**Work request A**
Starting at the beginning of the records and going on through the line containing "- SEO-optimized image galleries", reproduce those record lines with no changes.

**Source text**
**********

University of Edinburgh
 

Maths Early Years, Braille and Large Print

Presented in April 2005

Early Years Maths

Mary Dallas

Maths 'must-haves'! What do you think these are?

  • 100 squares either in enlarged print or overlaid in braille.  Blank tiles to go with 100 squares and cover numbers.
  • A range of number lines and cards in enlarged print or overlaid in braille
  • Flip-chart number lines for single recognition
  • Debate around use of number fans
  • All of the above are available from Synergy Learning Products.  RNIB have clear sticky backed sheets for braille

Products from RNIB

  • Tactile/large print dice and dominoes
  • Tactile ruler
  • Clear enlarged print ruler
  • Large display or talking calculator
  • A clock face with tactile markings
  • A large clear clock face
  • 100 Peg board with tactile pegs

NES Arnold

  • Large display digital timer
  • A range of beads in different shapes
  • Concrete counting resources such as Multilink
  • Coloured base ten apparatus
  • Some shapes in both 2d and 3d
  • Abacus- discs flip over

RNIB

  • Cubarithm
  • Tactile protractors
  • Tactile tape measure
  • Talking thermometer
  • Talking scales
  • German film and Dycem mat to go underneath

Checklist to Determine if Diagram Should be brailled

  • If the actual object is unavailable
  • If the object is too small or too large to examine by touch and recognise details
  • If the object is dangerous to touch
  • When it is necessary to show size relationship between objects
  • When the pupil needs information to answer questions and take part in class discussions from maps/graphs etc

Checklist for Making Decisions about a Tactile Diagram

  • Why is this picture/map/figure important?
  • What are the most important elements to communicate?
  • Who will use this material?
  • Age group
  • mental and/or physical condition
  • pupil's experience or ability

Checklist

How will this figure be used?

  • with or without help from a sighted teacher
  • with other children who are sighted or blind
  • with actual concrete objects

Where will the material be used?

  • in a classroom setting
  • at home for leisure reading or games
  • as part of a test
  • as an orientation map

Accessible Mathematics for Visually Impaired People

  • Some branches of mathematics can be presented in the form of tables, diagrams and graphs.
  • There are tactile equivalents and significant advances in technology in this area which are readily accessed by VI pupils.
  • Algebra presents a much greater problem.  Teaching primarily visual with no tactile equivalents.

**********

**Source records**
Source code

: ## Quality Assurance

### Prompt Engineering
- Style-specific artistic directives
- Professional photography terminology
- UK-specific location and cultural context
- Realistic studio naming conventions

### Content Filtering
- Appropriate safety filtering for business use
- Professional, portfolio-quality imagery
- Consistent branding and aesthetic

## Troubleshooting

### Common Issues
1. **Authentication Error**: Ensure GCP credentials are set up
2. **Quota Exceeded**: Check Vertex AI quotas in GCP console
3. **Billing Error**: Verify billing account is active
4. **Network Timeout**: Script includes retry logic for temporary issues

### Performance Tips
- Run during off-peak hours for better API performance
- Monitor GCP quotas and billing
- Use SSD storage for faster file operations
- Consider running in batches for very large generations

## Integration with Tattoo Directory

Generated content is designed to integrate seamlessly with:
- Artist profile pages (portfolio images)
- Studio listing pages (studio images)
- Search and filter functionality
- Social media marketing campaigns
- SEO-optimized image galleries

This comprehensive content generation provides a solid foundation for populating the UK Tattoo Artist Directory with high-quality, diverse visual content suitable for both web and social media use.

**********

**Work request B**
From the maths presentation, list each setting given under "Where will the material be used?".

**Exercise answer A**
Source code

: ## Quality Assurance

### Prompt Engineering
- Style-specific artistic directives
- Professional photography terminology
- UK-specific location and cultural context
- Realistic studio naming conventions

### Content Filtering
- Appropriate safety filtering for business use
- Professional, portfolio-quality imagery
- Consistent branding and aesthetic

## Troubleshooting

### Common Issues
1. **Authentication Error**: Ensure GCP credentials are set up
2. **Quota Exceeded**: Check Vertex AI quotas in GCP console
3. **Billing Error**: Verify billing account is active
4. **Network Timeout**: Script includes retry logic for temporary issues

### Performance Tips
- Run during off-peak hours for better API performance
- Monitor GCP quotas and billing
- Use SSD storage for faster file operations
- Consider running in batches for very large generations

## Integration with Tattoo Directory

Generated content is designed to integrate seamlessly with:
- Artist profile pages (portfolio images)
- Studio listing pages (studio images)
- Search and filter functionality
- Social media marketing campaigns
- SEO-optimized image galleries

**Exercise answer B**
- in a classroom setting
- at home for leisure reading or games
- as part of a test
- as an orientation map